When you contract with a company for a service, it’s expected that the monthly charges will be correct.
But when the price of the bill bounces with unexpected changes every month, it sure can be confusing. And exasperating.
That’s what happened to Michael Butchon of Hamilton, who switched cell service for his family of four to T-Mobile in November 2021.
“I have not had one correct bill to date,” Butchon said.
Over the course of six months, Butchon, of Hamilton, returned to the store at least three times and had countless phone calls with customer service, he said.
“Each time I was assured that the problem would be corrected in the next bill and I would be credited the overpay,” he said, noting his account is set to autopay from his bank account. “Well each time I spoke with someone, my next bill actually goes higher and nothing gets resolved.”
His first visit to the T-Mobile store in Hamilton was on Nov. 17.
The salesman quoted him a family plan of $140 per month for four lines with unlimited text, data and calling services.
He would also get four new phones. He traded in three iPhone X models for three new iPhone 12 models, all free. He also had an older Samsung Galaxy that he traded in for a new Galaxy S20FE for $8 per month.
As an extra, the account qualified for Netflix service at $5.33 per month, for a total bill of $153.33 per month. The salesman broke down the charges in writing before Butchon left the store.
But when his first autopay payment was taken from his bank account, it was for $182.57.
He called customer service.
“I explained I was quoted the $140 plan and the representative told me he saw where the mistake was made, and he would correct my account,” Butchon said. “He said next month’s bill would be correct and I would be refunded the overpayment.”
The next bill was for $140.47. Butchon said he figured the problem was fixed.
But no. The next month’s bill was $182.87.
This time, Butchon went back to the store — he has nothing but good things to say about the salesman and the manager — and they said it sometimes took time for billing changes to be reflected in the system. Give it another month, Butchon said he was told.
So he did. But this time, the bill went up even higher, to $300.36.
Back to the store.
“(The manager) pulled up my account and said I was now being charged $200 a month for the family plan and now they were charging me for two phones on the billing cycle,” Butchon said. “Somehow the plan now said I didn’t receive the four new phones for free but they were listed as buy one, get one free.”
The manager made the changes and said to give it two billing cycles to take effect.
Some kind of change did take effect, but not the correct one. The next two bills were for $243.20.
As this was going on, Butchon said he read a March Bamboozled column about a T-Mobile customer with a similar billing problem.
He shared his story, but said he wanted to wait another month before asking for help, hoping the billing issue would be resolved.
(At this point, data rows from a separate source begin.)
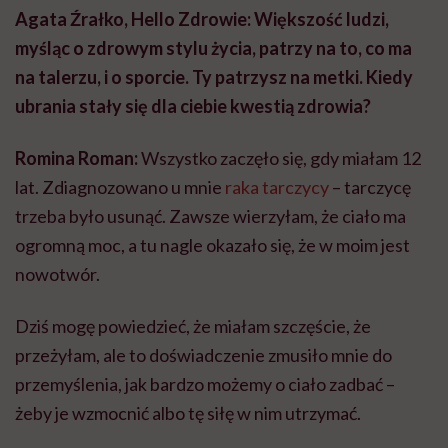
Agata Źrałko, Hello Zdrowie: Większość ludzi,
myśląc o zdrowym stylu życia, patrzy na to, co ma
na talerzu, i o sporcie. Ty patrzysz na metki. Kiedy
ubrania stały się dla ciebie kwestią zdrowia?
Romina Roman:
Wszystko zaczęło się, gdy miałam 12
lat. Zdiagnozowano u mnie
raka tarczycy
– tarczycę
trzeba było usunąć. Zawsze wierzyłam, że ciało ma
ogromną moc, a tu nagle okazało się, że w moim jest
nowotwór.
Dziś mogę powiedzieć, że miałam szczęście, że
przeżyłam, ale to doświadczenie zmusiło mnie do
przemyślenia, jak bardzo możemy o ciało zadbać –
żeby je wzmocnić albo tę siłę w nim utrzymać.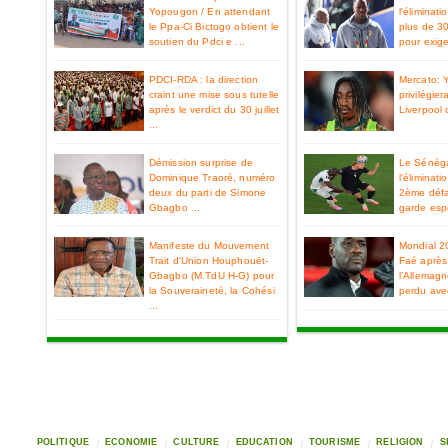
Yopougon / En attendant
l'éliminat
le Ppa-Ci Bictogo obtient le
plus de 3
soutien du Pdci e ...
pour exiger
PDCI-RDA : la direction
Mercato: 
craint une mise sous tutelle
privilégier
après le verdict du 30 juillet
Liverpool 
...
Démission surprise de
Le Sénéga
Dominique Traoré, numéro
l’éliminat
deux du parti de Simone
2ème défa
Gbagbo ...
garde espo
Manifeste du Mouvement
Mondial 2
Trait d'Union Houphouët-
Faé après 
Gbagbo (M.TdU H-G) pour
l’Allemag
la Souveraineté, la Cohési
perdu ave
...
POLITIQUE
ECONOMIE
CULTURE
EDUCATION
TOURISME
RELIGION
S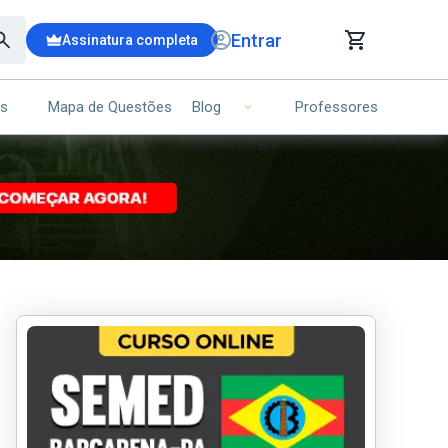
Entrar
Assinatura completa
is
Mapa de Questões
Professores
Blog
RRINHO DE COMPRAS
NS (00)
Ops!
Seu carrinho ainda está vazio.
Voltar para a loja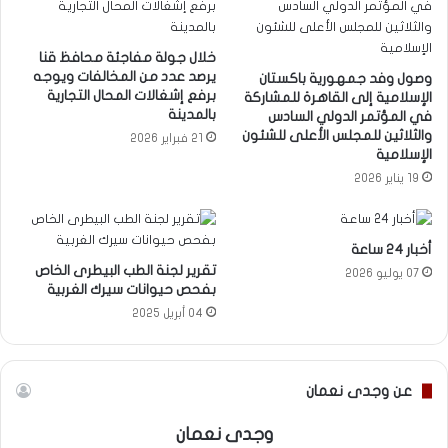
خلال جولة مفاجئة محافظ قنا
يرصد عدد من المخالفات ويوجه
وصول وفد جمهورية باكستان
برفع إشغالات المحال التجارية
الإسلامية إلى القاهرة للمشاركة
بالمدينة
في المؤتمر الدولي السادس
والثلاثين للمجلس الأعلى للشئون
21 فبراير 2026
الإسلامية
19 يناير 2026
أخبار 24 ساعة
تقرير لجنة الطب البيطرى الخاص
07 يوليو 2026
بفحص حيوانات سيرك الغربية
04 أبريل 2025
عن وجدى نعمان
وجدى نعمان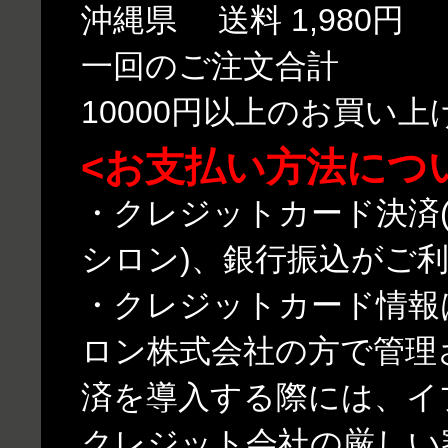
沖縄県 送料 1,980円
一回のご注文合計
10000円以上のお買い
<お支払い方法につ
・クレジットカード決済(
シロン)、銀行振込がご
・クレジットカード情報
ロン株式会社の方で管理
済を導入する際には、イ
クレジット会社の厳しい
But when it didn’t happen, he reached out again.
“I am at my wits’ end and after reading your original article, I feel I am in a bait-and-switch that T-Mobile is operating,” he said, and he asked Bamboozled to help.
GETTING A FIX
When Butchon first contacted us in March, we were reviewing other T-Mobile billing complaints that came in after our story ran.
We sent T-Mobile information about those customers, and in most cases, the company fixed the problems, our readers said.
The number of complaints shown billing disputes are not uncommon.
Indeed, the Better Business Bureau received 15,731 complaints about T-Mobile in the last three years and 6,352 complaints in the last 12 months. T-Mobile had more than 108 million customers across the country through the end of 2021, so the number of complaints is not surprising.
When Butchon said he needed the review, we asked T-Mobile to take a look at the account.
Within a couple of days, he received a call from the company.
“She stated she saw the problems I was having and how each employee was trying to make the corrections to my account,” he said. “For some reason, however — she couldn’t explain — the system was overriding the changes.”
The representative said she made the changes manually and he should see the corrections on his June bill, he said he was told.
“She also voided my May billing and refunded the amount to credit me for the past overbilling,” Butchon said, noting the representative was very apologetic and said to contact her directly if the bill was not correct.
We asked T-Mobile to explain what happened with the bills, especially given that we’ve seen so many similar complaints in recent months, but it offered no further explanation.
“We are happy we were able to solve Mr. Butchon’s billing concerns,” the spokeswoman said. “For privacy reasons I’m unable to share any more details around customer issues.”
Butchon’s account should be correct going forward, we believe.
“I’m really hoping this will be it now,” Butchon said.